Other respiratory viruses obscure the COVID-19 picture in Washington state – Community News

Other respiratory viruses obscure the COVID-19 picture in Washington state

SEATTLE – Washington state health officials say there is growing concern that more patients are getting sick from respiratory viruses other than COVID-19 as the colder weather approaches.

The Seattle Times reports that in the last week of October, the state recorded a seven-day number of coronavirus cases of 174.2 infections per 100,000 Washingtonians, the most recent full data. The rate dropped from about 200 cases per 100,000 in mid-October.

COVID hospitalizations also continue to decline slowly. At the end of October, there was a seven-day rate of 9.1 hospitalizations per 100,000 people, down from 10.6 per 100,000 the week before. Last year around this time, hospitalizations were about the same, ranging from 9.3 to 10.9 per 100,000 people.

“When it comes to cases, especially hospitalizations, we are still seeing higher numbers than we would like to see,” said Health Secretary Dr. Umair A. Shah at Wednesday’s press conference.

Hospital occupancy also remains high, which is common at this time of year, said state epidemiologist Dr. Scott Lindquist.

“A lot of this is due to the start of our respiratory virus season,” he said.

This year, in addition to COVID, Lindquist said he is concerned about the flu and respiratory syncytial virus, or RSV, which causes cold-like symptoms. King County, which follows the respiratory virus season each year, has reported that the percentage of positive RSV tests at the end of October was much higher than in the past at this time of year – 13% of tests are positive compared to the average of less than 2%.

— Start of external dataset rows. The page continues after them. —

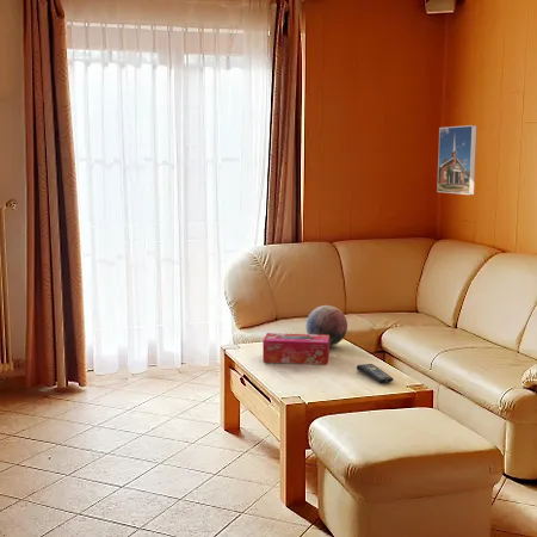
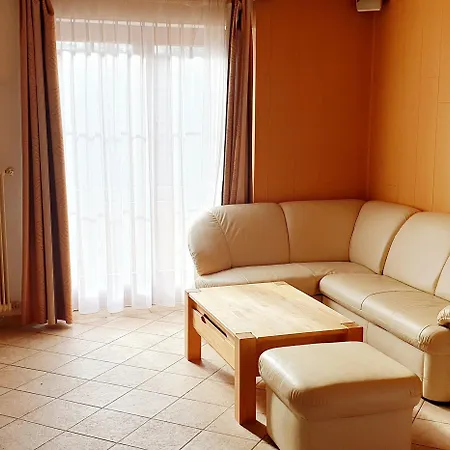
- tissue box [261,332,331,365]
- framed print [437,124,479,196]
- decorative orb [304,304,348,347]
- remote control [356,363,395,384]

“I see patient after patient with respiratory viruses that are not COVID,” Lindquist said. “This really complicates the picture.”

Children tend to have “very high” cases of coronavirus, especially in northeastern Washington, Lindquist added. At the end of October, the seven-day infection rate for children between the ages of 4 and 10 was 224.37 cases per 100,000 people, about 22% higher than the general population.

Fortunately, Lindquist said, the state is seeing some increase in community immunity, both through vaccination and natural immunity. He referred to Washington’s current R-effective estimate — the average number of new people one person infects with COVID-19 — which is about 1.07.

The state passed a milestone of 10 million COVID-19 vaccine doses last week — at least 600 of which were given to children between the ages of 5 and 11 after the small injections were federally approved last week, DOH Acting Assistant Secretary Michele Roberts said Wednesday.

Roberts acknowledged a “significant” data delay for those shots as it takes a few days to process vaccination numbers, and said she expects the number to “increase rapidly” in the coming weeks.